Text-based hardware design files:
= = = =
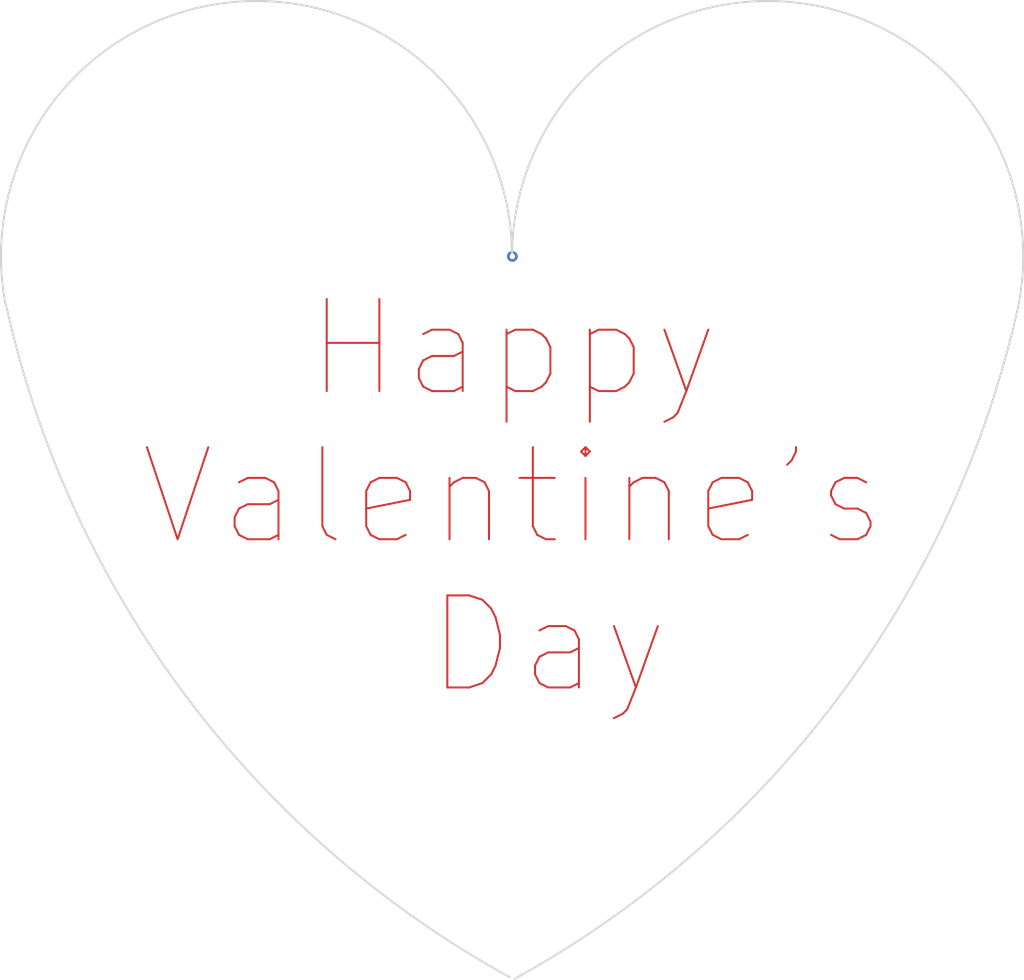
<source format=kicad_pcb>
(kicad_pcb (version 20171130) (host pcbnew "(6.0.0-rc1-dev-305-gf0b8b21)")

  (general
    (thickness 1.6)
    (drawings 5)
    (tracks 1)
    (zones 0)
    (modules 0)
    (nets 1)
  )

  (page A4)
  (layers
    (0 F.Cu signal)
    (31 B.Cu signal)
    (32 B.Adhes user)
    (33 F.Adhes user)
    (34 B.Paste user)
    (35 F.Paste user)
    (36 B.SilkS user)
    (37 F.SilkS user)
    (38 B.Mask user)
    (39 F.Mask user)
    (40 Dwgs.User user)
    (41 Cmts.User user)
    (42 Eco1.User user)
    (43 Eco2.User user)
    (44 Edge.Cuts user)
    (45 Margin user)
    (46 B.CrtYd user)
    (47 F.CrtYd user)
    (48 B.Fab user)
    (49 F.Fab user)
  )

  (setup
    (last_trace_width 0.25)
    (trace_clearance 0.2)
    (zone_clearance 0.508)
    (zone_45_only no)
    (trace_min 0.2)
    (via_size 0.8)
    (via_drill 0.4)
    (via_min_size 0.4)
    (via_min_drill 0.3)
    (uvia_size 0.3)
    (uvia_drill 0.1)
    (uvias_allowed no)
    (uvia_min_size 0.2)
    (uvia_min_drill 0.1)
    (edge_width 0.05)
    (segment_width 0.2)
    (pcb_text_width 0.3)
    (pcb_text_size 1.5 1.5)
    (mod_edge_width 0.12)
    (mod_text_size 1 1)
    (mod_text_width 0.15)
    (pad_size 1.524 1.524)
    (pad_drill 0.762)
    (pad_to_mask_clearance 0.2)
    (aux_axis_origin 0 0)
    (grid_origin 202.184 62.484)
    (visible_elements FFFFFF7F)
    (pcbplotparams
      (layerselection 0x01000_7fffffff)
      (usegerberextensions false)
      (usegerberattributes false)
      (usegerberadvancedattributes false)
      (creategerberjobfile false)
      (excludeedgelayer true)
      (linewidth 0.100000)
      (plotframeref false)
      (viasonmask false)
      (mode 1)
      (useauxorigin false)
      (hpglpennumber 1)
      (hpglpenspeed 20)
      (hpglpendiameter 15.000000)
      (psnegative false)
      (psa4output false)
      (plotreference true)
      (plotvalue true)
      (plotinvisibletext false)
      (padsonsilk false)
      (subtractmaskfromsilk false)
      (outputformat 1)
      (mirror false)
      (drillshape 0)
      (scaleselection 1)
      (outputdirectory "./"))
  )

  (net 0 "")

  (net_class Default "This is the default net class."
    (clearance 0.2)
    (trace_width 0.25)
    (via_dia 0.8)
    (via_drill 0.4)
    (uvia_dia 0.3)
    (uvia_drill 0.1)
  )

  (gr_text "Happy \nValentine’s \nDay" (at 166.751 80.391) (layer F.Cu)
    (effects (font (size 6.858 6.858) (thickness 0.15)))
  )
  (gr_arc (start 127.592644 49.778222) (end 201.760644 66.167) (angle 48.7) (layer Edge.Cuts) (width 0.15) (tstamp 5E37984B))
  (gr_arc (start 183.091644 62.484) (end 201.760644 66.167) (angle -191.2) (layer Edge.Cuts) (width 0.15) (tstamp 5E37980C))
  (gr_arc (start 200.533 49.651222) (end 126.365 66.04) (angle -48.7) (layer Edge.Cuts) (width 0.15) (tstamp 5E37962F))
  (gr_arc (start 145.034 62.484) (end 126.365 66.167) (angle 191.2) (layer Edge.Cuts) (width 0.15))

  (via (at 164.084 62.484) (size 0.8) (drill 0.4) (layers F.Cu B.Cu) (net 0))

)

</source>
= = = =
Show all lines from the data that contain "true".

### RESULT
      (excludeedgelayer true)
      (plotreference true)
      (plotvalue true)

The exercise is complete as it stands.